=== Reading passage ===
▬▬▬▬▬▬

Remembering the ripple effect caused by Hakim’s departure is instructive when assessing the current Super Bowl champions and their looming decision on how to deal with an unhappy but highly productive pass rusher. With Osi Umenyiora in the final year of a below-market contract with which he has long been displeased, the defensive-end-rich New York Giants are surely reticent to offer a new deal to his liking. The team may be tempted to trade him; more likely, the Giants will let him play out the string and depart a year from now.
On paper, I can see the logic of that approach, just as Warner still understands the rationale behind the Rams’ decision not to blow up their salary structure for a backup receiver. When you’re so strong in one specific area, it’s natural to adopt a philosophy favoring a reallocation of resources aimed at bolstering weaker positions.
The Giants, who also have accomplished veteran Justin Tuck and emerging star Jason Pierre-Paul at defensive end, probably believe it’s impractical ‐ if not impossible ‐ to keep all three standouts at market value. Yet I believe there’s great value in trying to make it work, because sometimes a team’s obscenely overloaded potency in one area is the driving force behind its excellence.

▬▬▬▬▬▬

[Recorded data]
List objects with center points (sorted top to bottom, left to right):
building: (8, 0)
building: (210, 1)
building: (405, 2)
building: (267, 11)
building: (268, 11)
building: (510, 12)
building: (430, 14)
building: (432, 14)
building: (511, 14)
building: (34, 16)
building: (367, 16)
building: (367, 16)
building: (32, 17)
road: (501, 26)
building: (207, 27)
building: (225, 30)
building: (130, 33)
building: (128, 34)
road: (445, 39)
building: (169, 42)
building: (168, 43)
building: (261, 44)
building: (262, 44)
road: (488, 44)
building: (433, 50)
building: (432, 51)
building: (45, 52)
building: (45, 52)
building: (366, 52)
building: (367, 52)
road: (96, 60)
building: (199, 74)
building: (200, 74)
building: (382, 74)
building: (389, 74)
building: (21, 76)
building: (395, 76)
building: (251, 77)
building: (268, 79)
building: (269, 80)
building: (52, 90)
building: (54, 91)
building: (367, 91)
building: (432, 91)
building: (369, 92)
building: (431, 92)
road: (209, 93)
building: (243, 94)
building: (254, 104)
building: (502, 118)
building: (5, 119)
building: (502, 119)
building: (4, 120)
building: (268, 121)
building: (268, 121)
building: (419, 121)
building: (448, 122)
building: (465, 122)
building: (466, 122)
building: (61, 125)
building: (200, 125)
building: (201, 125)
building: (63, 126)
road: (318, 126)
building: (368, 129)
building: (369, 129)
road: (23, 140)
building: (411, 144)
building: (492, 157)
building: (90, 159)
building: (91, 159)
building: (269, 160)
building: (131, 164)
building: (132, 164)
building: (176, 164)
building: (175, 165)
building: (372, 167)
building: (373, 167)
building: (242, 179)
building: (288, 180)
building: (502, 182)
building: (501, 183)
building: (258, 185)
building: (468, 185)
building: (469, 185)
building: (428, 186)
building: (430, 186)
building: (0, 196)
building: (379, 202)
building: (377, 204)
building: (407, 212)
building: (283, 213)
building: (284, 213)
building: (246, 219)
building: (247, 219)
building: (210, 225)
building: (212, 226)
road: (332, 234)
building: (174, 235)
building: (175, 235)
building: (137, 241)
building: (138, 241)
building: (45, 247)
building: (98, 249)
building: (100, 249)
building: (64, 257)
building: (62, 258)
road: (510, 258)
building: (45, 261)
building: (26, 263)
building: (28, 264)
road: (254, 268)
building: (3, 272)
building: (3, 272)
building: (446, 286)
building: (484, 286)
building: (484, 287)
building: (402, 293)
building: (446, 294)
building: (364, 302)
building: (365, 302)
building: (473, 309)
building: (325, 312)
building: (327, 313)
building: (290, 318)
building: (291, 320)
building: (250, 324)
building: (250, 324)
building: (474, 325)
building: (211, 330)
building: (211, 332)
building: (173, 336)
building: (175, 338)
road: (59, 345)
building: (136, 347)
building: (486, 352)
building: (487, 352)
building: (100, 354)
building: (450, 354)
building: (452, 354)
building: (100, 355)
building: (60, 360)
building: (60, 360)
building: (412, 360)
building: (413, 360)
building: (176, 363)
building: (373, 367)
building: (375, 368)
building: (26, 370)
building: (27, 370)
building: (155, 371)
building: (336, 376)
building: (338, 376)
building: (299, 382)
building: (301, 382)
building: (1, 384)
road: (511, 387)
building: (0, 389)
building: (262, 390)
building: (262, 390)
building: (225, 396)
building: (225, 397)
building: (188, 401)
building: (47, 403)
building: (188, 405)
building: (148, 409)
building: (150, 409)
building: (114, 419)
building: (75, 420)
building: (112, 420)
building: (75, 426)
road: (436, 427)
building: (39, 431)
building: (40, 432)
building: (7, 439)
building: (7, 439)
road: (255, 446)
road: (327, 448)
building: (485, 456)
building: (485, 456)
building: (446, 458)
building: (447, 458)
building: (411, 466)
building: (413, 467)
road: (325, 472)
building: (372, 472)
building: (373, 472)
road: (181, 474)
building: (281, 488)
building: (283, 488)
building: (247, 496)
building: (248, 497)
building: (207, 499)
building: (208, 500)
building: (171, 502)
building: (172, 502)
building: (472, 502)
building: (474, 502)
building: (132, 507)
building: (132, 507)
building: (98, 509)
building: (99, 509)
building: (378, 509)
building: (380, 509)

▬▬▬▬▬▬

=== Goals ===
• a. Count the lines in the records that contain the string "center", and give only the number.
• b. Please write the next part of the passage about the Giants and Osi Umenyiora, picking up after its final sentence.
The records are unrelated to the text.

=== Responses in order ===
• a. 1

• b.
Hakim, a shifty slot receiver with breakaway speed, helped Warner exploit matchups for which most defenses had no answer. While star wideouts Isaac Bruce and Torry Holt commanded much of the attention, and versatile Hall of Fame halfback Marshall Faulk was the key to Mike Martz’s aggressive attack, role players like Hakim and No. 4 wideout Ricky Proehl took it to an even scarier level.
Similarly, the Seattle Seahawks’ bruising, balanced attack ‐ the impetus for the franchise’s lone Super Bowl appearance in February of 2006 ‐ was never the same after Pro Bowl left guard Steve Hutchinson was plucked away by the Minnesota Vikings the following month, despite having been tagged as a “transition” player prior to free agency. The Seahawks, who at the time had the NFL’s preeminent left tackle in Walter Jones, balked at devoting so much money to one side of the offensive line.
The result, recalls former Seattle quarterback Trent Dilfer, was the destruction of the team’s comfort zone.
“With Hutch, Walt and [center] Robbie Tobeck, they always knew what they could do better than everybody else,” recalls Dilfer, who played for the Seahawks from 2001-04. “They no longer had their 98-mile-per-hour heater that they could throw on the outside corner. For them, that was ‘Iso Left’ on short yardage, and the play-action pass where the left side locked it down and they could chip on the other side.
“Losing Hutch was a punch to the gut, and they never recovered, from [All-Pro halfback] Shaun Alexander on down. It was a catalyst for the demise of the whole thing.”
As the Giants bask in the glow of their second championship in five seasons, the thought of irreparably damaging that which makes them special likely isn’t impairing the psyche of owners John Mara and Steve Tisch, general manager Jerry Reese or coach Tom Coughlin. That said, each of those Super Bowl triumphs was fueled by a ferocious pass rush that dominated during unexpected, late-season runs, and Umenyiora was a central figure on both occasions.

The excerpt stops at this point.